Pan Cai-Hong, Zhang Xu-Fei, Chen Chen, An Xiao-Bei
Department of Rheumatology and Immunology, The Third Hospital of Shijiazhuang, No. 15 South Sports Street, Chang'an district, Shijiazhuang, 050000, China.
J Cardiothorac Surg. 2025 Jul 18;20(1):306. doi: 10.1186/s13019-025-03540-5.

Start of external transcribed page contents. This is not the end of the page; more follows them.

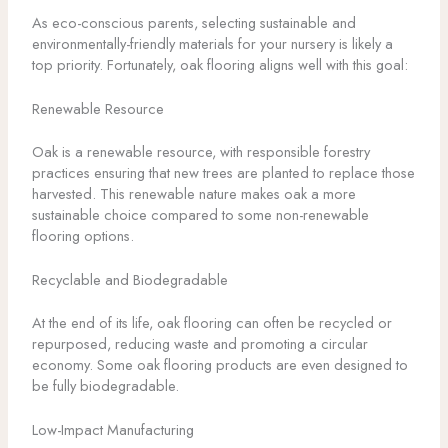
As eco-conscious parents, selecting sustainable and
environmentally-friendly materials for your nursery is likely a
top priority. Fortunately, oak flooring aligns well with this goal:
Renewable Resource
Oak is a renewable resource, with responsible forestry
practices ensuring that new trees are planted to replace those
harvested. This renewable nature makes oak a more
sustainable choice compared to some non-renewable
flooring options.
Recyclable and Biodegradable
At the end of its life, oak flooring can often be recycled or
repurposed, reducing waste and promoting a circular
economy. Some oak flooring products are even designed to
be fully biodegradable.
Low-Impact Manufacturing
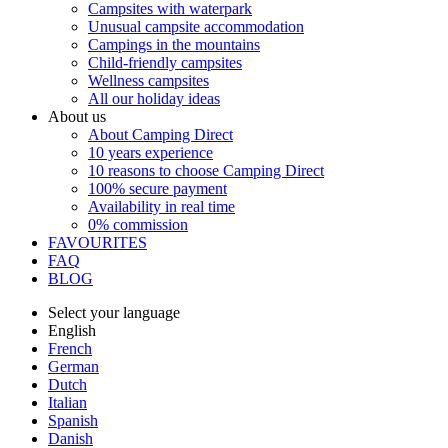
Campsites with waterpark
Unusual campsite accommodation
Campings in the mountains
Child-friendly campsites
Wellness campsites
All our holiday ideas
About us
About Camping Direct
10 years experience
10 reasons to choose Camping Direct
100% secure payment
Availability in real time
0% commission
FAVOURITES
FAQ
BLOG
Select your language
English
French
German
Dutch
Italian
Spanish
Danish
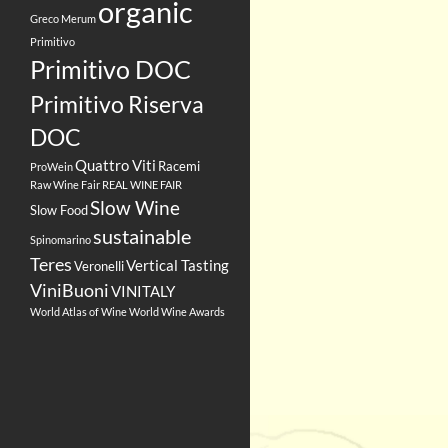
organic
Greco
Merum
Primitivo
Primitivo DOC
Primitivo Riserva
DOC
Quattro Viti
Racemi
ProWein
Raw Wine Fair
REAL WINE FAIR
Slow Wine
Slow Food
sustainable
Spinomarino
Teres
Vertical Tasting
Veronelli
ViniBuoni
VINITALY
World Atlas of Wine
World Wine Awards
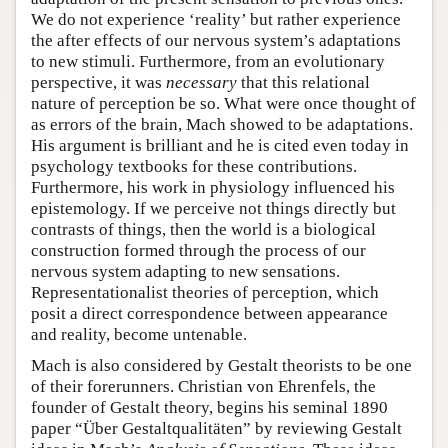
We do not experience ‘reality’ but rather experience
the after effects of our nervous system’s adaptations
to new stimuli. Furthermore, from an evolutionary
perspective, it was
necessary
that this relational
nature of perception be so. What were once thought of
as errors of the brain, Mach showed to be adaptations.
His argument is brilliant and he is cited even today in
psychology textbooks for these contributions.
Furthermore, his work in physiology influenced his
epistemology. If we perceive not things directly but
contrasts of things, then the world is a biological
construction formed through the process of our
nervous system adapting to new sensations.
Representationalist theories of perception, which
posit a direct correspondence between appearance
and reality, become untenable.
Mach is also considered by Gestalt theorists to be one
of their forerunners. Christian von Ehrenfels, the
founder of Gestalt theory, begins his seminal 1890
paper “Über Gestaltqualitäten” by reviewing Gestalt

Sjögren's syndrome (SS) is a chronic systemic autoimmune disease mainly involving exocrine glands and particularly affecting the salivary glands and lacrimal glands, thus inducing a dry mouth and dry eyes. Extraglandular organs are also involved in SS, and this results in damage to multiple systems. Among these, lung damage is more common, with high morbidity and mortality rates, and the lack of typical symptoms in the early stages makes it challenging to identify it. The main pulmonary manifestations of SS are bronchitis, pulmonary hypertension, pulmonary cysts, pulmonary amyloidosis, interstitial pneumonia, and pulmonary fibrosis. Cystic lung disease affects about 4-46.2% of patients with SS. The imaging characteristics of pulmonary cysts in SS, including the size, number, morphology, and distribution, as well as differential diagnosis, mechanisms underlying the formation of pulmonary cysts, and current treatment strategies, are presented in this review.
干燥综合征(SS)是一种慢性全身性自身免疫性疾病,主要累及外分泌腺,尤其影响唾液腺和泪腺,从而导致口干和眼干。腺外器官也参与SS发病,这会导致多系统损害。其中,肺部损害较为常见,发病率和死亡率较高,且早期缺乏典型症状,难以识别。SS的主要肺部表现为支气管炎、肺动脉高压、肺囊肿、肺淀粉样变性、间质性肺炎和肺纤维化。肺囊性疾病在约4% - 46.2%的SS患者中出现。本文综述了SS中肺囊肿的影像学特征,包括大小、数量、形态和分布,以及鉴别诊断、肺囊肿形成的机制和当前的治疗策略。